Fuel, Food and Fat - Confluence of the “F” crises
Ordinarily, the price of food is not part of the conversation when finance ministers meet. But on April 12 and 13, at the spring meetings of the International Monetary Fund and World Bank in Washington, D.C., ministers tackled the subject with urgency. Two days of rioting in Haiti earlier in the month had left four people dead in the latest outbreak of unrest worldwide related to soaring food prices. Over the past year, food-related violence has erupted in Burkina Faso, Cameroon, Egypt, India, Indonesia, Italy, Ivory Coast, Mauritania, Mexico, Mozambique, Senegal, Uzbekistan and Yemen. Last year, Argentineans boycotted tomatoes during presidential elections when the vegetable became more expensive than meat; Italian shoppers boycotted pasta for a day to protest rising prices and the Russian government froze the price of milk, bread and other foods in advance of parliamentary elections.

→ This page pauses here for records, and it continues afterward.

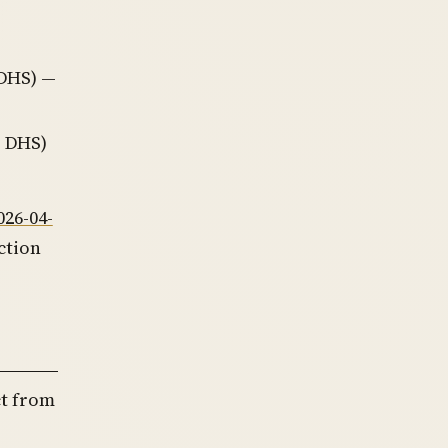
 DHS) —
, DHS)
026-04-
ction
ct from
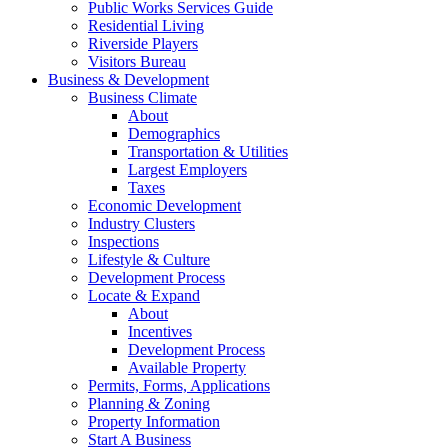
Public Works Services Guide
Residential Living
Riverside Players
Visitors Bureau
Business & Development
Business Climate
About
Demographics
Transportation & Utilities
Largest Employers
Taxes
Economic Development
Industry Clusters
Inspections
Lifestyle & Culture
Development Process
Locate & Expand
About
Incentives
Development Process
Available Property
Permits, Forms, Applications
Planning & Zoning
Property Information
Start A Business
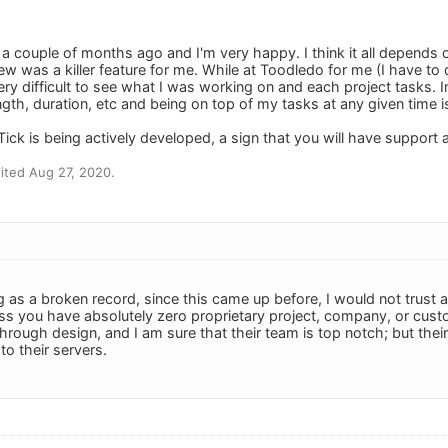
 a couple of months ago and I'm very happy. I think it all depends
w was a killer feature for me. While at Toodledo for me (I have to d
ry difficult to see what I was working on and each project tasks. In
ngth, duration, etc and being on top of my tasks at any given time 
Tick is being actively developed, a sign that you will have support 
ited Aug 27, 2020.
g as a broken record, since this came up before, I would not trust 
ss you have absolutely zero proprietary project, company, or custo
hrough design, and I am sure that their team is top notch; but the
o their servers.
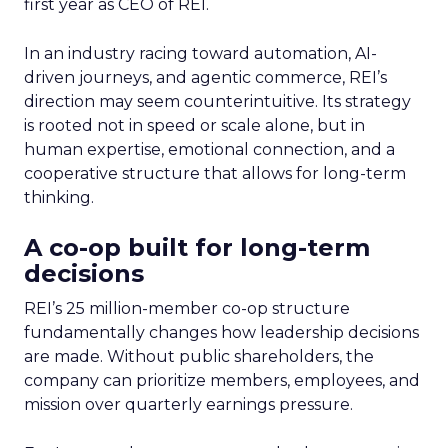
first year as CEO of REI.
In an industry racing toward automation, AI-
driven journeys, and agentic commerce, REI’s
direction may seem counterintuitive. Its strategy
is rooted not in speed or scale alone, but in
human expertise, emotional connection, and a
cooperative structure that allows for long-term
thinking.
A co-op built for long-term
decisions
REI’s 25 million-member co-op structure
fundamentally changes how leadership decisions
are made. Without public shareholders, the
company can prioritize members, employees, and
mission over quarterly earnings pressure.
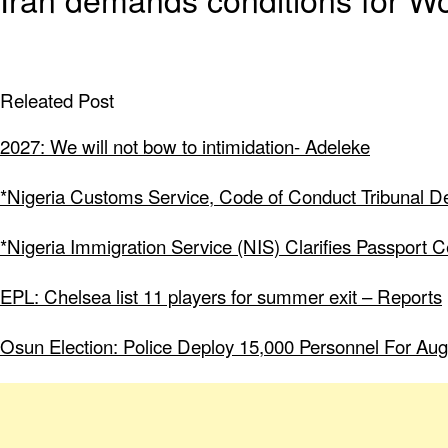
Releated Post
2027: We will not bow to intimidation- Adeleke
*Nigeria Customs Service, Code of Conduct Tribunal Dee
*Nigeria Immigration Service (NIS) Clarifies Passport 
EPL: Chelsea list 11 players for summer exit – Reports
Osun Election: Police Deploy 15,000 Personnel For Aug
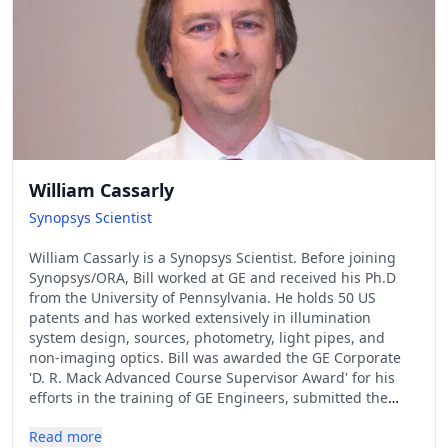
William Cassarly
Synopsys Scientist
William Cassarly is a Synopsys Scientist. Before joining
Synopsys/ORA, Bill worked at GE and received his Ph.D
from the University of Pennsylvania. He holds 50 US
patents and has worked extensively in illumination
system design, sources, photometry, light pipes, and
non-imaging optics. Bill was awarded the GE Corporate
'D. R. Mack Advanced Course Supervisor Award' for his
efforts in the training of GE Engineers, submitted the
winning solution to both the 2006 and 2010 IODC
Read more
Illumination Design Contests, and is an SPIE Fellow.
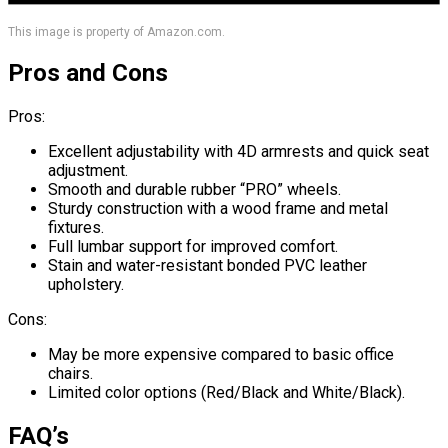
This image is property of Amazon.com.
Pros and Cons
Pros:
Excellent adjustability with 4D armrests and quick seat
adjustment.
Smooth and durable rubber “PRO” wheels.
Sturdy construction with a wood frame and metal
fixtures.
Full lumbar support for improved comfort.
Stain and water-resistant bonded PVC leather
upholstery.
Cons:
May be more expensive compared to basic office
chairs.
Limited color options (Red/Black and White/Black).
FAQ’s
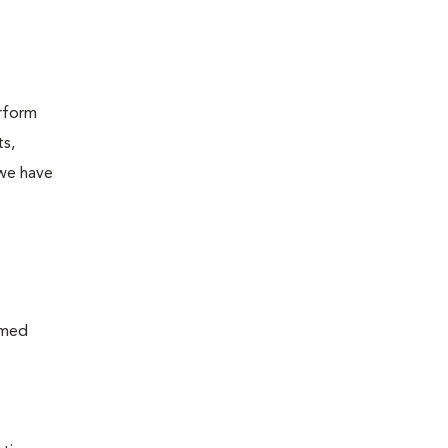
erform
ts,
 we have
rmed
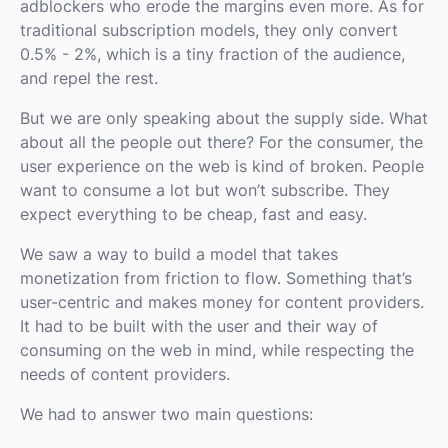
adblockers who erode the margins even more. As for
traditional subscription models, they only convert
0.5% - 2%, which is a tiny fraction of the audience,
and repel the rest.
But we are only speaking about the supply side. What
about all the people out there? For the consumer, the
user experience on the web is kind of broken. People
want to consume a lot but won’t subscribe. They
expect everything to be cheap, fast and easy.
We saw a way to build a model that takes
monetization from friction to flow. Something that’s
user-centric and makes money for content providers.
It had to be built with the user and their way of
consuming on the web in mind, while respecting the
needs of content providers.
We had to answer two main questions:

World Bank President Robert Zoellick says world food prices have risen 80 percent over the past three years, threatening to push 100 million people in low-income countries deeper into poverty. Time magazine painted this picture in February: “From Mexico to Pakistan, protests have turned violent. Rioters tore through three cities in the West African nation of Burkina Faso last month, burning government buildings and looting stores. Days later in Cameroon, a taxi drivers’ strike over fuel prices mutated into a massive protest about food prices, leaving around 20 people dead. Similar protests exploded in Senegal and Mauritania late last year. And Indian protesters burned hundreds of food-ration stores in West Bengal last October, accusing the owners of selling government-subsidized food on the lucrative black market.”
In Washington, the finance ministers vowed to combat high food prices with a “New Deal on Global Food Policy” that’s still to be worked out. But with relatively little to show from half a century of IMF/World Bank economic and monetary policies, developing nations may be reluctant to abide by whatever that new deal prescribes.

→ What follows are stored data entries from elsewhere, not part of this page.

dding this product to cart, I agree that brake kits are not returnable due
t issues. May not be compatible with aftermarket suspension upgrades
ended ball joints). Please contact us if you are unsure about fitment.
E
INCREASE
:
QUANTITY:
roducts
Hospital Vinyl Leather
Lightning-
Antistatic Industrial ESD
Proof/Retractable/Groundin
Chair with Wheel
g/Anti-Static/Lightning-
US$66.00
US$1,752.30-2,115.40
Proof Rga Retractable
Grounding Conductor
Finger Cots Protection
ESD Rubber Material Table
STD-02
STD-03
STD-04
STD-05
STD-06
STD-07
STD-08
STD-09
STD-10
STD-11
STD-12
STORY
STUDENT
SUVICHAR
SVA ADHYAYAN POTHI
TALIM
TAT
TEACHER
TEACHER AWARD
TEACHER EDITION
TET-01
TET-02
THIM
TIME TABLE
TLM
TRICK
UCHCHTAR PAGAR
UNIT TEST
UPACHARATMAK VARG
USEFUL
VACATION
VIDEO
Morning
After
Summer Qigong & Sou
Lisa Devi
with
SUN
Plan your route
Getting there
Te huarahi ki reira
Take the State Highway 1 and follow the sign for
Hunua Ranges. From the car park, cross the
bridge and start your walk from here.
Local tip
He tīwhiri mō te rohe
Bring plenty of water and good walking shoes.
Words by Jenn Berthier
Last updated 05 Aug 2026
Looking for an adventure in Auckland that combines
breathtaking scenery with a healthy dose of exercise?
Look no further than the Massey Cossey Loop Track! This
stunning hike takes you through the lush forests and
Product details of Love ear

With global stockpiles of some basics at their lowest point in decades, the World Food Program, the world’s largest humanitarian agency, made an “extraordinary emergency appeal” for $500 million, saying the money is needed by May 1 to avoid cutting rations to the poorest nations. “A new face of hunger is emerging: even where food is available on the shelves, there are now more and more people who simply cannot afford it,” says Josette Sheeran, the program’s executive director.
Blame the soaring food prices on spiraling oil prices — topping $100 a barrel recently — that pushed up the cost of fertilizers and the cost of trucking food from farms to local markets and shipping it abroad. Blame them on greater demand for food in China and India, where many no longer grow their own food and have the money to buy lots of it. Blame them also on climate changes, in which prolonged droughts, floods, deep frosts and record warmth have disrupted harvests across the globe. Blame them, too, on the push to produce biofuels as an alternative to hydrocarbons that have lured thousands of farmers away from growing crops for food.

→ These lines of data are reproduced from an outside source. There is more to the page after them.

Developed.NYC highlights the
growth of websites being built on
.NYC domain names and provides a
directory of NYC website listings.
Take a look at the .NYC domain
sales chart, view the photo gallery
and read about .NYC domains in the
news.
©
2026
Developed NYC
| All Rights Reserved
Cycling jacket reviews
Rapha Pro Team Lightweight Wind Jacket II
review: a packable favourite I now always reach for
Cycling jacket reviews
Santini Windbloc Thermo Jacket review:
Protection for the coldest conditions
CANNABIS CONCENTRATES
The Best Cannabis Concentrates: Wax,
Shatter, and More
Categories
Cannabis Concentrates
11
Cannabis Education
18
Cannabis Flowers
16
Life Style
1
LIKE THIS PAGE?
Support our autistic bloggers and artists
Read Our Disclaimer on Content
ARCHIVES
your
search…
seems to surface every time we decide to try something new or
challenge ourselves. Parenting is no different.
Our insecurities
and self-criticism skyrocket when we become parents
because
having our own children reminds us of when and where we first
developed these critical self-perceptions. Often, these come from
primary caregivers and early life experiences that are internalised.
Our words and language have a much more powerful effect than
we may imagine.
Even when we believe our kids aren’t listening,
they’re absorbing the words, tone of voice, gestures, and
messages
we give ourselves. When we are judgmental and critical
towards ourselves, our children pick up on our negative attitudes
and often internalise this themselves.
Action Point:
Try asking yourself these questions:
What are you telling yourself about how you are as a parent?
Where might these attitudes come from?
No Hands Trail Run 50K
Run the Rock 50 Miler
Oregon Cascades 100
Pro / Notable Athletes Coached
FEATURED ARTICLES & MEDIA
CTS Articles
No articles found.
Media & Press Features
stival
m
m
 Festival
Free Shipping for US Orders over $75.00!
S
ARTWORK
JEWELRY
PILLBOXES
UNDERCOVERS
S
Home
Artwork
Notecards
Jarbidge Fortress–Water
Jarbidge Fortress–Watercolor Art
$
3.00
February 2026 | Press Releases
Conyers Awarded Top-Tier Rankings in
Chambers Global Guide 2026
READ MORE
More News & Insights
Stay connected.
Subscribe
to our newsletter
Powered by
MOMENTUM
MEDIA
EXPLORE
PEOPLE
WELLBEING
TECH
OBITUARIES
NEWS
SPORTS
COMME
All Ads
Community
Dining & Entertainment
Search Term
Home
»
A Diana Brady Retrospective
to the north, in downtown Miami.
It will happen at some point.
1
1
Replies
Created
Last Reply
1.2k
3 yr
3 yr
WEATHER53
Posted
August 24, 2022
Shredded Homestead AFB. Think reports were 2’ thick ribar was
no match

Against this backdrop, an obesity epidemic seems obscene. According to the World Health Organization, globally there are more than one billion overweight adults, at least 300 million of whom are obese. The organization ties this to rising incomes; urbanization, with its diets of higher proportions of fats, saturated fats and sugars; less physically demanding work; technology in the home; and more passive leisure pursuits.
The end to each of these crises — skyrocketing fuel prices, food prices and body fat — is nowhere in sight.